→ **SOURCE RECORDS**:
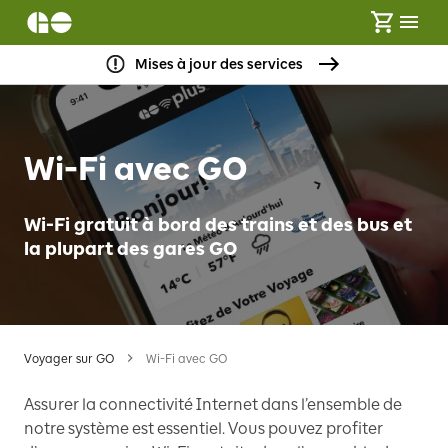
Mises à jour des services
Wi-Fi avec GO
Wi-Fi gratuit à bord des trains et des bus et
la plupart des gares GO
Voyager sur GO
Wi-Fi avec GO
Assurer la connectivité Internet dans l’ensemble de
notre système est essentiel. Vous pouvez profiter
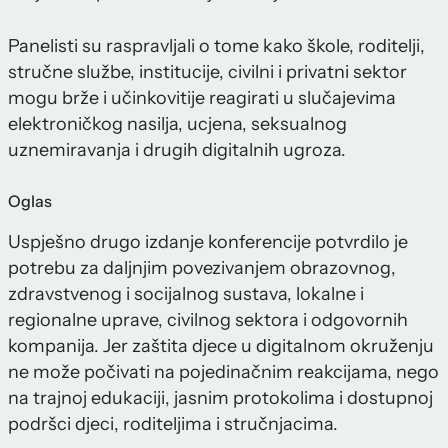
Panelisti su raspravljali o tome kako škole, roditelji,
stručne službe, institucije, civilni i privatni sektor
mogu brže i učinkovitije reagirati u slučajevima
elektroničkog nasilja, ucjena, seksualnog
uznemiravanja i drugih digitalnih ugroza.
Oglas
Uspješno drugo izdanje konferencije potvrdilo je
potrebu za daljnjim povezivanjem obrazovnog,
zdravstvenog i socijalnog sustava, lokalne i
regionalne uprave, civilnog sektora i odgovornih
kompanija. Jer zaštita djece u digitalnom okruženju
ne može počivati na pojedinačnim reakcijama, nego
na trajnoj edukaciji, jasnim protokolima i dostupnoj
podršci djeci, roditeljima i stručnjacima.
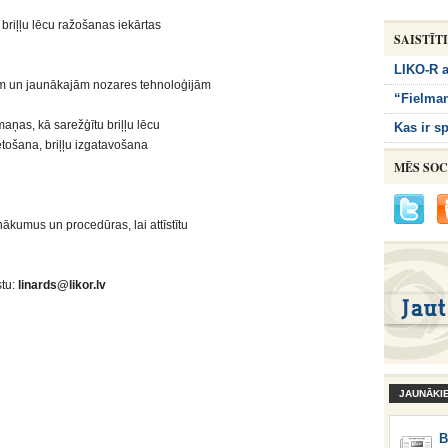
 briļļu lēcu ražošanas iekārtas
SAISTĪT
LIKO-R a
ām un jaunākajām nozares tehnoloģijām
“Fielman
aņas, kā sarežģītu briļļu lēcu
Kas ir sp
etošana, briļļu izgatavošana
MĒS SOC
nākumus un procedūras, lai attīstītu
tu:
linards@likor.lv
JAUNĀKI
B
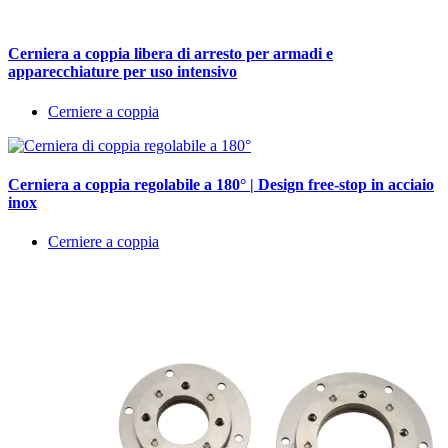
Cerniera a coppia libera di arresto per armadi e
apparecchiature per uso intensivo
Cerniere a coppia
Cerniera a coppia regolabile a 180° | Design free-stop in acciaio
inox
Cerniere a coppia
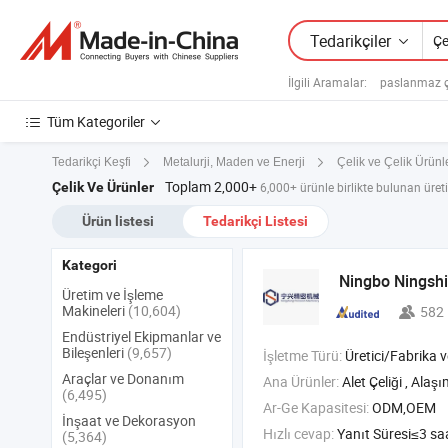
Tedarikçiler
İlgili Aramalar:
paslanmaz çe
Tüm Kategoriler
Tedarikçi Keşfi
Metalurji, Maden ve Enerji
Çelik ve Çelik Ürünl
Toplam 2,000+
Çelik Ve Ürünler
6,000+ ürünle birlikte bulunan üretic
Ürün listesi
Tedarikçi Listesi
Kategori
Ningbo Ningshi
Üretim ve İşleme
Makineleri
(10,604)
582
Endüstriyel Ekipmanlar ve
Bileşenleri
(9,657)
İşletme Türü:
Üretici/Fabrika ve T
Araçlar ve Donanım
Ana Ürünler:
Alet Çeliği , Alaşım Çeliği , Kalıp Tabanı , CNC Daire
(6,495)
Ar-Ge Kapasitesi:
ODM,OEM
İnşaat ve Dekorasyon
Hızlı cevap:
Yanıt Süresi≤3 sa
(5,364)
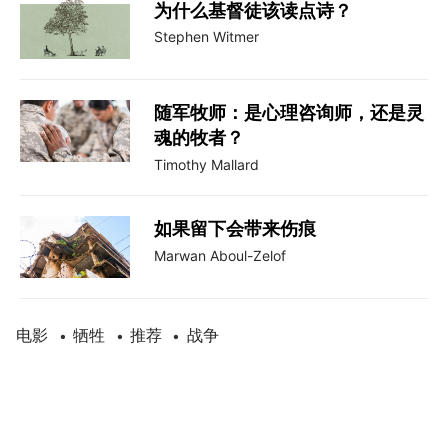
为什么基督徒该读点诗？
Stephen Witmer
随军牧师：是心理咨询师，还是灵
魂的牧者？
Timothy Mallard
如果留下会带来伤痕
Marwan Aboul-Zelof
电影
牺牲
推荐
战争
•
•
•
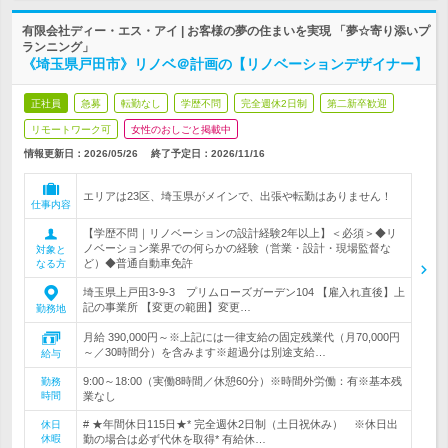
有限会社ディー・エス・アイ | お客様の夢の住まいを実現 「夢☆寄り添いプ
ランニング」
《埼玉県戸田市》リノベ＠計画の【リノベーションデザイナー】
正社員
急募
転勤なし
学歴不問
完全週休2日制
第二新卒歓迎
リモートワーク可
女性のおしごと掲載中
情報更新日：2026/05/26
終了予定日：
2026/11/16
エリアは23区、埼玉県がメインで、出張や転勤はありません！
仕事内容
【学歴不問｜リノベーションの設計経験2年以上】＜必須＞◆リ
ノベーション業界での何らかの経験（営業・設計・現場監督な
対象と
ど）◆普通自動車免許
なる方
埼玉県上戸田3-9-3 プリムローズガーデン104 【雇入れ直後】上
記の事業所 【変更の範囲】変更…
勤務地
月給 390,000円～※上記には一律支給の固定残業代（月70,000円
～／30時間分）を含みます※超過分は別途支給…
給与
9:00～18:00（実働8時間／休憩60分）※時間外労働：有※基本残
勤務
時間
業なし
# ★年間休日115日★* 完全週休2日制（土日祝休み） ※休日出
休日
休暇
勤の場合は必ず代休を取得* 有給休…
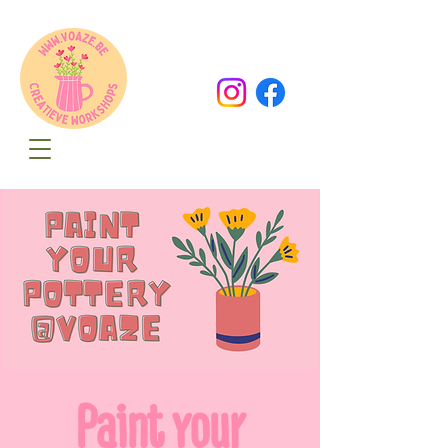
Oude Dorpsweg 78
8490 Varsenare
hello@voaze.be
Paint your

→ **THE TASK**:
Swap every "Wi-Fi" for "WiFi" throughout the text of all the data, keeping everything else the same. Leave the pictures out.

→ **FINAL ANSWER**:
Mises à jour des services
WiFi avec GO
WiFi gratuit à bord des trains et des bus et
la plupart des gares GO
Voyager sur GO
WiFi avec GO
Assurer la connectivité Internet dans l’ensemble de
notre système est essentiel. Vous pouvez profiter
Panelisti su raspravljali o tome kako škole, roditelji,
stručne službe, institucije, civilni i privatni sektor
mogu brže i učinkovitije reagirati u slučajevima
elektroničkog nasilja, ucjena, seksualnog
uznemiravanja i drugih digitalnih ugroza.
Oglas
Uspješno drugo izdanje konferencije potvrdilo je
potrebu za daljnjim povezivanjem obrazovnog,
zdravstvenog i socijalnog sustava, lokalne i
regionalne uprave, civilnog sektora i odgovornih
kompanija. Jer zaštita djece u digitalnom okruženju
ne može počivati na pojedinačnim reakcijama, nego
na trajnoj edukaciji, jasnim protokolima i dostupnoj
podršci djeci, roditeljima i stručnjacima.
 briļļu lēcu ražošanas iekārtas
SAISTĪT
LIKO-R a
ām un jaunākajām nozares tehnoloģijām
“Fielman
aņas, kā sarežģītu briļļu lēcu
Kas ir sp
etošana, briļļu izgatavošana
MĒS SOC
nākumus un procedūras, lai attīstītu
tu:
linards@likor.lv
JAUNĀKI
B
Cerniera a coppia libera di arresto per armadi e
apparecchiature per uso intensivo
Cerniere a coppia
Cerniera a coppia regolabile a 180° | Design free-stop in acciaio
inox
Cerniere a coppia
Tedarikçiler
İlgili Aramalar:
paslanmaz çe
Tüm Kategoriler
Tedarikçi Keşfi
Metalurji, Maden ve Enerji
Çelik ve Çelik Ürünl
Toplam 2,000+
Çelik Ve Ürünler
6,000+ ürünle birlikte bulunan üretic
Ürün listesi
Tedarikçi Listesi
Kategori
Ningbo Ningshi
Üretim ve İşleme
Makineleri
(10,604)
582
Endüstriyel Ekipmanlar ve
Bileşenleri
(9,657)
İşletme Türü:
Üretici/Fabrika ve T
Araçlar ve Donanım
Ana Ürünler:
Alet Çeliği , Alaşım Çeliği , Kalıp Tabanı , CNC Daire
(6,495)
Ar-Ge Kapasitesi:
ODM,OEM
İnşaat ve Dekorasyon
Hızlı cevap:
Yanıt Süresi≤3 sa
(5,364)
为什么基督徒该读点诗？
Stephen Witmer
随军牧师：是心理咨询师，还是灵
魂的牧者？
Timothy Mallard
如果留下会带来伤痕
Marwan Aboul-Zelof
电影
牺牲
推荐
战争
•
•
•
有限会社ディー・エス・アイ | お客様の夢の住まいを実現 「夢☆寄り添いプ
ランニング」
《埼玉県戸田市》リノベ＠計画の【リノベーションデザイナー】
正社員
急募
転勤なし
学歴不問
完全週休2日制
第二新卒歓迎
リモートワーク可
女性のおしごと掲載中
情報更新日：2026/05/26
終了予定日：
2026/11/16
エリアは23区、埼玉県がメインで、出張や転勤はありません！
仕事内容
【学歴不問｜リノベーションの設計経験2年以上】＜必須＞◆リ
ノベーション業界での何らかの経験（営業・設計・現場監督な
対象と
ど）◆普通自動車免許
なる方
埼玉県上戸田3-9-3 プリムローズガーデン104 【雇入れ直後】上
記の事業所 【変更の範囲】変更…
勤務地
月給 390,000円～※上記には一律支給の固定残業代（月70,000円
～／30時間分）を含みます※超過分は別途支給…
給与
9:00～18:00（実働8時間／休憩60分）※時間外労働：有※基本残
勤務
時間
業なし
# ★年間休日115日★* 完全週休2日制（土日祝休み） ※休日出
休日
休暇
勤の場合は必ず代休を取得* 有給休…
Oude Dorpsweg 78
8490 Varsenare
hello@voaze.be
Paint your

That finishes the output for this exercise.